== Records

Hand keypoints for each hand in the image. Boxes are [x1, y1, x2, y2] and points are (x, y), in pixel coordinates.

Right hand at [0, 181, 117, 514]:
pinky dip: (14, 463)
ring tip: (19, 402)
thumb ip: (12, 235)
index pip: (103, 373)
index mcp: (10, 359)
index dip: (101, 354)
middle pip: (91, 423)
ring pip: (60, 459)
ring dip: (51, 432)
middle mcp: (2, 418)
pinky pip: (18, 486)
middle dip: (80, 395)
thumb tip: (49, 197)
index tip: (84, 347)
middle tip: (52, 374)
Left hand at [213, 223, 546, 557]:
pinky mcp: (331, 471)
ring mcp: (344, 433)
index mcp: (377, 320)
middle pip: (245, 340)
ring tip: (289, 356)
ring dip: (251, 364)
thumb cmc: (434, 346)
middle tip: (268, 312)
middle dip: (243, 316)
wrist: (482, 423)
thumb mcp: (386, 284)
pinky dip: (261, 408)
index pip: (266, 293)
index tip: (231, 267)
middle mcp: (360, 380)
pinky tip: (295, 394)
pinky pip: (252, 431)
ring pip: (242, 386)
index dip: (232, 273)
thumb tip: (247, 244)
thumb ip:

====

# Description of the task:
For this task, retype the material exactly, line for line.

# Response area:
Hand keypoints for each hand in the image. Boxes are [x1, y1, x2, y2] and points are (x, y), in pixel coordinates.

Right hand at [0, 181, 117, 514]:
pinky dip: (14, 463)
ring tip: (19, 402)
thumb ip: (12, 235)
index pip: (103, 373)
index mcp: (10, 359)
index dip: (101, 354)
middle pip: (91, 423)
ring pip: (60, 459)
ring dip: (51, 432)
middle mcp: (2, 418)
pinky pip: (18, 486)
middle dip: (80, 395)
thumb tip: (49, 197)
index tip: (84, 347)
middle tip: (52, 374)
Left hand at [213, 223, 546, 557]:
pinky mcp: (331, 471)
ring mcp: (344, 433)
index mcp: (377, 320)
middle pip: (245, 340)
ring tip: (289, 356)
ring dip: (251, 364)
thumb cmc: (434, 346)
middle tip: (268, 312)
middle dip: (243, 316)
wrist: (482, 423)
thumb mcp: (386, 284)
pinky dip: (261, 408)
index pip: (266, 293)
index tip: (231, 267)
middle mcp: (360, 380)
pinky tip: (295, 394)
pinky pip: (252, 431)
ring pip: (242, 386)
index dip: (232, 273)
thumb tip: (247, 244)
thumb ip:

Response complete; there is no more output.